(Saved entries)
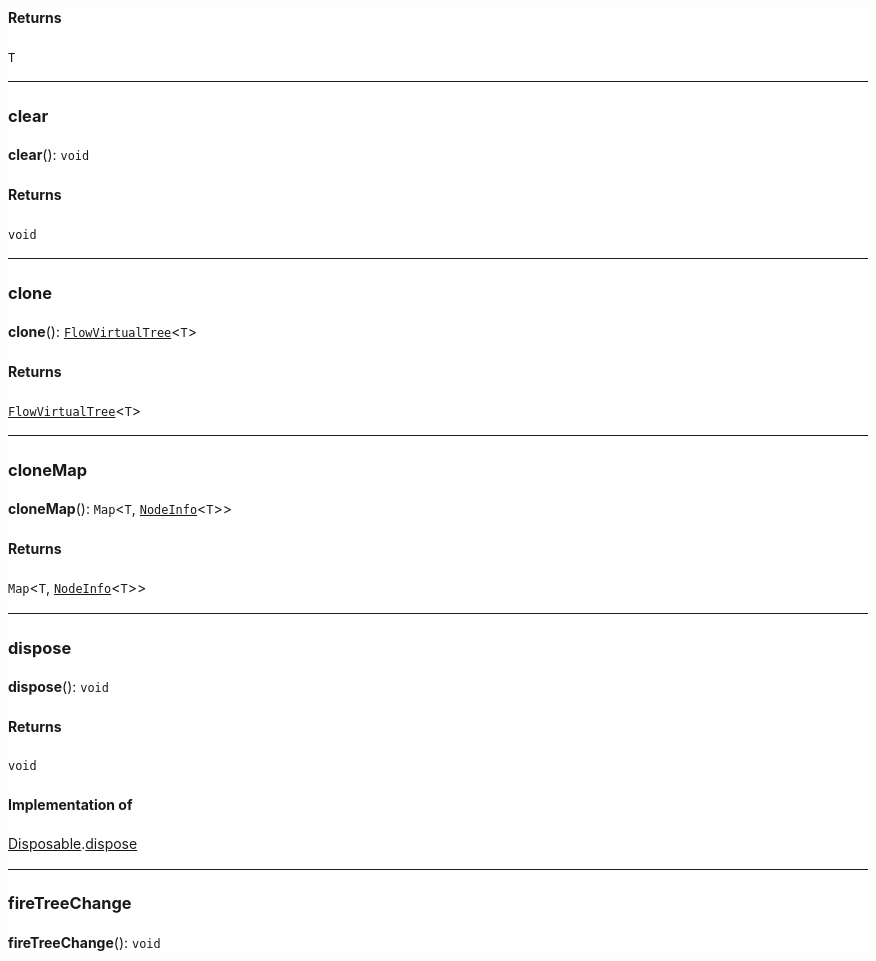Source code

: #### Returns

`T`

***

### clear

**clear**(): `void`

#### Returns

`void`

***

### clone

**clone**(): [`FlowVirtualTree`](/auto-docs/free-layout-editor/classes/FlowVirtualTree-1.md)<`T`>

#### Returns

[`FlowVirtualTree`](/auto-docs/free-layout-editor/classes/FlowVirtualTree-1.md)<`T`>

***

### cloneMap

**cloneMap**(): `Map`<`T`, [`NodeInfo`](/auto-docs/free-layout-editor/interfaces/FlowVirtualTree.NodeInfo.md)<`T`>>

#### Returns

`Map`<`T`, [`NodeInfo`](/auto-docs/free-layout-editor/interfaces/FlowVirtualTree.NodeInfo.md)<`T`>>

***

### dispose

**dispose**(): `void`

#### Returns

`void`

#### Implementation of

[Disposable](/auto-docs/free-layout-editor/interfaces/Disposable-1.md).[dispose](/auto-docs/free-layout-editor/interfaces/Disposable-1.md#dispose)

***

### fireTreeChange

**fireTreeChange**(): `void`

**What you need to do**
Would you copy every line of the entries that includes the word "cloneMap"?

**Expected answer**
### cloneMap
**cloneMap**(): `Map`<`T`, [`NodeInfo`](/auto-docs/free-layout-editor/interfaces/FlowVirtualTree.NodeInfo.md)<`T`>>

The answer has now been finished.